Now, Bessent offers fiscal and industrial backing. Drawing on the tradition of Hamiltonianism, his strategy emphasizes deregulation, investment-friendly tax rules, and targeted tariffs to bring production and capital expenditure back to the U.S., allowing private capital to profit from infrastructure in energy, manufacturing, and technology sectors rather than relying on policy-driven multiplicative expansion. The government sets the rules; the private sector takes the baton.
Personal connections make the race for Fed Chair particularly intriguing. Warsh and Druckenmiller work closely together, combining the perspective of a former Fed official with the experience of one of the most successful macro investors of the era. Bessent also belongs to the same global macro investment circle, so Warsh and Bessent not only share ideological affinities but also common mentors, methods, and market experience. Druckenmiller acts as the connector among them.

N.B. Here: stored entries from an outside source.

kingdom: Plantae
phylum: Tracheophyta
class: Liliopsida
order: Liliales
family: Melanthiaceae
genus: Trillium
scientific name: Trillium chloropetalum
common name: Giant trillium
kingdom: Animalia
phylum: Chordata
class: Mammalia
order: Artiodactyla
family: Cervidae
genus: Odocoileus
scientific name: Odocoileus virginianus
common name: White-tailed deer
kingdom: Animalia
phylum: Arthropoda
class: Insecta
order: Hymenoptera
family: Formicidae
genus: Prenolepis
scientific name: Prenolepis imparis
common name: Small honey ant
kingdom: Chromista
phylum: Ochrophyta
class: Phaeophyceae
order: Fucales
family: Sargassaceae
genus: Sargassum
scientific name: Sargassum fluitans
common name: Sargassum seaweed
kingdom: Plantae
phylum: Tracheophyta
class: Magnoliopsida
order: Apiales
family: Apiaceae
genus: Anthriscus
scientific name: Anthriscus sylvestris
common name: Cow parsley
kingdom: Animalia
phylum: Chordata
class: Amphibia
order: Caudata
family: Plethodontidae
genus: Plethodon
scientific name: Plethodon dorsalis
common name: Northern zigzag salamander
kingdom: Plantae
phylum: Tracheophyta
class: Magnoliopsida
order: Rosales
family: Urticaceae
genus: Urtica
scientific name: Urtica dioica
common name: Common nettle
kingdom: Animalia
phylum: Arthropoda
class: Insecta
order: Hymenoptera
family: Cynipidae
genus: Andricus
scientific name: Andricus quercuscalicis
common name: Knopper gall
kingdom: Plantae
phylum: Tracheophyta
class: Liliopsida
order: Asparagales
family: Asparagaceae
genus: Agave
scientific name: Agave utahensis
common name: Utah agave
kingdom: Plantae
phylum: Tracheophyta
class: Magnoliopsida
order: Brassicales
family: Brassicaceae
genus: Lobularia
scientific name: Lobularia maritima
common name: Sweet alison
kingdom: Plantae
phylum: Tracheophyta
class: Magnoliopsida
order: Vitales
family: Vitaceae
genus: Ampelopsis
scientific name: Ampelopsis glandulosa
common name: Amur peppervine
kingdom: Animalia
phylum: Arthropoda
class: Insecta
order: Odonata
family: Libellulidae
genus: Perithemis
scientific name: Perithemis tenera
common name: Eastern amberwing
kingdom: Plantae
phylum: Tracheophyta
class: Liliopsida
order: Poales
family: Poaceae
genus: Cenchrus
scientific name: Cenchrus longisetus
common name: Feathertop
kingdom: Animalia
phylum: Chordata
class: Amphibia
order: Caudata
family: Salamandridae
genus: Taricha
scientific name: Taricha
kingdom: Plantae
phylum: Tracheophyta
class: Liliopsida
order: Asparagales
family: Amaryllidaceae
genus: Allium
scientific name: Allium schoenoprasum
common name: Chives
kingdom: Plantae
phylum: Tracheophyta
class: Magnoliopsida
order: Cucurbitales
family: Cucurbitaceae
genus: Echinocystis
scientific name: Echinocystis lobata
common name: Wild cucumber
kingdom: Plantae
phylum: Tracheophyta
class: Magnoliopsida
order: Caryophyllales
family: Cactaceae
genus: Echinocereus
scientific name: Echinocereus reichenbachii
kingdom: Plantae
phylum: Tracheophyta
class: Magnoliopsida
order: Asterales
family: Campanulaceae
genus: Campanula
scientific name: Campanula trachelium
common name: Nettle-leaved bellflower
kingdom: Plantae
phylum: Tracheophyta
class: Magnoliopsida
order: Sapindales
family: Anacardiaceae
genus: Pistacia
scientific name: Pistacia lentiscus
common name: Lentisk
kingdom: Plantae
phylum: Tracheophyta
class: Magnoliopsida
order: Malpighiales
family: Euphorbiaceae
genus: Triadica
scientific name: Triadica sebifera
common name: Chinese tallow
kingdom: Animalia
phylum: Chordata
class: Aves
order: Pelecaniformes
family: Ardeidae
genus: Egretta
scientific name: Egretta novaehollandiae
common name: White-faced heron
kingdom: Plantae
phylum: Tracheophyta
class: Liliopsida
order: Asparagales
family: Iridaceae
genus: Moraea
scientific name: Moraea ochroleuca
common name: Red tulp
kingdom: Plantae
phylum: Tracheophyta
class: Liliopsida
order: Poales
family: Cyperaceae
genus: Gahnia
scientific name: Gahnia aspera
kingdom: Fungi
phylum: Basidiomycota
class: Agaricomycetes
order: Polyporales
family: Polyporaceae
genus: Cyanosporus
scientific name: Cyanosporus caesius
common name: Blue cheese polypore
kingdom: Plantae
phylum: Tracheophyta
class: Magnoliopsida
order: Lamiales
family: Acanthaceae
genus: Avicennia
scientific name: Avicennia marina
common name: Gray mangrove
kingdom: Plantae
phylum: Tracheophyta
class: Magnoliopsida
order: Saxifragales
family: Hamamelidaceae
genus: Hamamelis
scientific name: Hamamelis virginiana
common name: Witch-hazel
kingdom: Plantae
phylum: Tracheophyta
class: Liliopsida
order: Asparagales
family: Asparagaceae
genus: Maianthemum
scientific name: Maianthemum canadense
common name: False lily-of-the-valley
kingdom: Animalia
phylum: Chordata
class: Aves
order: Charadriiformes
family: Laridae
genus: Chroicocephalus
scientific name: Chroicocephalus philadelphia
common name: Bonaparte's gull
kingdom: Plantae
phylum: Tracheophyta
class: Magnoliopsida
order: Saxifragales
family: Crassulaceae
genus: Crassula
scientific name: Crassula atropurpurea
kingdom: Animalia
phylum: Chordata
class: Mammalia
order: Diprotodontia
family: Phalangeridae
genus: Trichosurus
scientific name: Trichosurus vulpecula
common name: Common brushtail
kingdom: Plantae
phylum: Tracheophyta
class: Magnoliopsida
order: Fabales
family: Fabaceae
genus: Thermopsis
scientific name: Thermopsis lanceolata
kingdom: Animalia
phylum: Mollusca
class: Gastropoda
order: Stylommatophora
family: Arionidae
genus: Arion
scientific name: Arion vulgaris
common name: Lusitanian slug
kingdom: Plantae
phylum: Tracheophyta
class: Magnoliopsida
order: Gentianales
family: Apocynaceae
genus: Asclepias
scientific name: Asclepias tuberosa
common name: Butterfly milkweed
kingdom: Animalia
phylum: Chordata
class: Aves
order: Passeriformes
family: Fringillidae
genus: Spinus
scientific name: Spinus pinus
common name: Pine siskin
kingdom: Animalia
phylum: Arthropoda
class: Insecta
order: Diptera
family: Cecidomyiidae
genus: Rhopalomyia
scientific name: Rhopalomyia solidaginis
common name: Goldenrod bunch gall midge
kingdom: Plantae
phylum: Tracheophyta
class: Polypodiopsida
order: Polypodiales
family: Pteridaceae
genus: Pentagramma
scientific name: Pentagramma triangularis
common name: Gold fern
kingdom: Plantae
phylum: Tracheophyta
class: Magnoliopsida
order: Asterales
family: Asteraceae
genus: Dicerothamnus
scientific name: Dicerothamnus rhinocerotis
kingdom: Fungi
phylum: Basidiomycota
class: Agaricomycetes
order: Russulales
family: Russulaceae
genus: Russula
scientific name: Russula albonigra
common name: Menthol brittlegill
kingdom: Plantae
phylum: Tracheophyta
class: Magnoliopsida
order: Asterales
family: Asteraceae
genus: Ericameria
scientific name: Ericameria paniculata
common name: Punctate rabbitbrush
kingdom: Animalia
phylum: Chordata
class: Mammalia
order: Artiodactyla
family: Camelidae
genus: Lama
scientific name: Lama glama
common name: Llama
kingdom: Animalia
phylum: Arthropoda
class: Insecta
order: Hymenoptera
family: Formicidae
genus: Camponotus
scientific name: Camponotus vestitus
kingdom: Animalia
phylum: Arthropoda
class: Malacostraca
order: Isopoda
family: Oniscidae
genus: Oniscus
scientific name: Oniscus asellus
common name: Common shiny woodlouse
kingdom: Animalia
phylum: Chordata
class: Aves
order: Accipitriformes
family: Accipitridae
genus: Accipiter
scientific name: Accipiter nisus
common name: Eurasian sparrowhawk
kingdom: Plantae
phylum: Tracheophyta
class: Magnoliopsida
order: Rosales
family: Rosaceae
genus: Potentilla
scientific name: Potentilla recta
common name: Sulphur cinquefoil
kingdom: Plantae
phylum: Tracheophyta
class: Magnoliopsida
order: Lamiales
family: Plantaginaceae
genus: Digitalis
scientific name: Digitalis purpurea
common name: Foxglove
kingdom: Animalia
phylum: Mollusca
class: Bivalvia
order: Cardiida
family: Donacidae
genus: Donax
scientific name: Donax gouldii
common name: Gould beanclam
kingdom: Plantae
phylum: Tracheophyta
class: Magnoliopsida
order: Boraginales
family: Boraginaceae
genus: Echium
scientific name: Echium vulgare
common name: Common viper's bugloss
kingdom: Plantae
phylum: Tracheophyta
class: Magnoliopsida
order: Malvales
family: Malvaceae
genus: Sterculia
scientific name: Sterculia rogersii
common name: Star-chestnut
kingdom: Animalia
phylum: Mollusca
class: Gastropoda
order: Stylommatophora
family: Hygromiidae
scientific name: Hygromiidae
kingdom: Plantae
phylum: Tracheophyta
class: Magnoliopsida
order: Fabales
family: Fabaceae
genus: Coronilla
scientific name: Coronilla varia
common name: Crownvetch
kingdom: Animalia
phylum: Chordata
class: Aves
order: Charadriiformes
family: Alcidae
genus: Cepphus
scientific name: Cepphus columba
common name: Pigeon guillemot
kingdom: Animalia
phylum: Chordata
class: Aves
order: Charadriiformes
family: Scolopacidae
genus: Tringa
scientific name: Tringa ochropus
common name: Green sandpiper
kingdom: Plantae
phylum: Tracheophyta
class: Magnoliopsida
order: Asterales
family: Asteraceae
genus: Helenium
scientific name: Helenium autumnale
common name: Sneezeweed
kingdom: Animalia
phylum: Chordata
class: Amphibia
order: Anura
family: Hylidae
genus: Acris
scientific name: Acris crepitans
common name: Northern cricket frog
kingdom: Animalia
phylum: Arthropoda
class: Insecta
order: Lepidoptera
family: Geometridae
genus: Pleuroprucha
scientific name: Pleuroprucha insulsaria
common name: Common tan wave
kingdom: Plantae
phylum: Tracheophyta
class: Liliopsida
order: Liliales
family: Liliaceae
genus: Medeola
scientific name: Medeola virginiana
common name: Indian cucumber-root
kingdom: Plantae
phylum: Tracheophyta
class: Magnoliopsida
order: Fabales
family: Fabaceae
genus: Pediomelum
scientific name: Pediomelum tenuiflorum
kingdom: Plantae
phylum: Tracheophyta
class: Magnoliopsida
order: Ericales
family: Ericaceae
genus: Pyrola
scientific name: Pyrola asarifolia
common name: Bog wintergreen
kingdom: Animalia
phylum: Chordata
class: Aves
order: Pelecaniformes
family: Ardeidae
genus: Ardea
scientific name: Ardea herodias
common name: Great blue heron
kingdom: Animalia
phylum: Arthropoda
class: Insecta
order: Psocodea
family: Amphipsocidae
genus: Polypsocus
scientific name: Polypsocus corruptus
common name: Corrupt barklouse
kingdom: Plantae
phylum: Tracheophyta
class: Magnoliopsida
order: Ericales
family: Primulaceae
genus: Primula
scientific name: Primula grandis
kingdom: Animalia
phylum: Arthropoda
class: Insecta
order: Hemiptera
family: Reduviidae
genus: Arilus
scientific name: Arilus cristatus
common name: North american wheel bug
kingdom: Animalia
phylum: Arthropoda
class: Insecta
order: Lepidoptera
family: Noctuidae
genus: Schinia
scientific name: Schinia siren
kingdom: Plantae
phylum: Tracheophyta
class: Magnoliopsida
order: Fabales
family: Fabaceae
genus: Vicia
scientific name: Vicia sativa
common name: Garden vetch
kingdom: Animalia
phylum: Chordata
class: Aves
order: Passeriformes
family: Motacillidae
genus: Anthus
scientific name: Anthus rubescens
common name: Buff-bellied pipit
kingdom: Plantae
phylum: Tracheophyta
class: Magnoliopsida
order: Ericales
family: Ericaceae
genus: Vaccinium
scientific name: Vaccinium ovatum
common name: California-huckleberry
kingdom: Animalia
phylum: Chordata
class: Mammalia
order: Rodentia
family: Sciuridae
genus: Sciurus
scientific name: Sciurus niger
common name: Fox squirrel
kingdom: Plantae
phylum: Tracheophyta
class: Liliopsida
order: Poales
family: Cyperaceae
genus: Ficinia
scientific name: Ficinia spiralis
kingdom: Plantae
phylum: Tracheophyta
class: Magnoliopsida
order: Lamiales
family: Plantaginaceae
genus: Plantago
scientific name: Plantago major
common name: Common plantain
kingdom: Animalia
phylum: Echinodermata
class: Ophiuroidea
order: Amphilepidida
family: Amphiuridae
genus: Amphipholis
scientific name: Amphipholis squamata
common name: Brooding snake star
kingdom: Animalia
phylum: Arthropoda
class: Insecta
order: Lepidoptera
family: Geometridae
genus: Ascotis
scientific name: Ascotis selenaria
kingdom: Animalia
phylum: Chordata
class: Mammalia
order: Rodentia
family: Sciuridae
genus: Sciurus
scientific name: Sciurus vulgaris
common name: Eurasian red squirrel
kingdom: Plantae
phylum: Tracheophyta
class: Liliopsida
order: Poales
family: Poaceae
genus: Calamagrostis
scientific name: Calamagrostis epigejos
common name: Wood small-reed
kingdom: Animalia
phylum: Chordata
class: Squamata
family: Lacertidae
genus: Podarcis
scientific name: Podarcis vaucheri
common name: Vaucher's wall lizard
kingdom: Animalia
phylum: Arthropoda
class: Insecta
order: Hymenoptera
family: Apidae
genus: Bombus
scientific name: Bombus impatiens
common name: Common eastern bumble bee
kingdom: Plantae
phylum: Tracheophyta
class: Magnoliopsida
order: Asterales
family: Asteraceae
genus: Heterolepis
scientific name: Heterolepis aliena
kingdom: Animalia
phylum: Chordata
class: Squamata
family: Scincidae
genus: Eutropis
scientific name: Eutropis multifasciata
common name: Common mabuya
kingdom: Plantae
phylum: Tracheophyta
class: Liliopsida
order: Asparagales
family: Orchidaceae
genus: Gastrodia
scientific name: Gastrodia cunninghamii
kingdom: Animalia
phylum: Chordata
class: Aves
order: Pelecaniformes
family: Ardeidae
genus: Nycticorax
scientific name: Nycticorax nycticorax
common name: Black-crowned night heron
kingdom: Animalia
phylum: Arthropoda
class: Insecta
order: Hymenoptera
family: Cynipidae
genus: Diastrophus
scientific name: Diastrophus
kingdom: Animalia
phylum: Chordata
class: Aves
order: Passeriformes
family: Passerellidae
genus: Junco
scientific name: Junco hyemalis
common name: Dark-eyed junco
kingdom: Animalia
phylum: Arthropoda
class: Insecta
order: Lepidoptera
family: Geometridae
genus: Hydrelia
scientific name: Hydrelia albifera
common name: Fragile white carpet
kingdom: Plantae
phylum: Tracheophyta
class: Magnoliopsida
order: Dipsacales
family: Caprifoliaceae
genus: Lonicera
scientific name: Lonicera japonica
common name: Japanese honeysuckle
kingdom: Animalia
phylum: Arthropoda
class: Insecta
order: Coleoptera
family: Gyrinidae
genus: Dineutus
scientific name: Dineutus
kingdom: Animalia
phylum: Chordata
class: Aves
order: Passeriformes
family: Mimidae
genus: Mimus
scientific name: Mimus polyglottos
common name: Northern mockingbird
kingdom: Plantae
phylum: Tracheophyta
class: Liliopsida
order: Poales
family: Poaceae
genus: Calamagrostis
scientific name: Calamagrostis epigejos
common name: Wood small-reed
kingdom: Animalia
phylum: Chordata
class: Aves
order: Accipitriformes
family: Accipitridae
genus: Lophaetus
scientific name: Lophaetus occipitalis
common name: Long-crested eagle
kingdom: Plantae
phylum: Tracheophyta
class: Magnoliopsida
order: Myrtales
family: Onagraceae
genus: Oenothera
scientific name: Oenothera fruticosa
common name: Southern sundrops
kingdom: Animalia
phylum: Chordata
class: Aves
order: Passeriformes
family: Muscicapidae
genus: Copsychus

Against this backdrop, Warsh’s potential role as Fed Chair is crucial. He is one of the few candidates whose record already aligns with Bessent’s vision: skeptical of balance sheet interventions and authority expansion, yet pragmatic about managing a highly leveraged, dollar-centric system without resorting to shock therapy. A Fed led by Warsh could narrow its scope, normalize the balance sheet over time, and lower interest rates in support of the supply-side agenda—rather than triggering a new round of financial engineering. Trump provides political cover; Bessent controls fiscal and industrial leverage; Warsh anchors a more focused, market-oriented central bank; Druckenmiller bridges the central bank and markets.
Now, do you understand why Warsh would be an excellent Fed Chair, why he can work well with Bessent’s agenda, and why Druckenmiller’s connections make this structure so compelling?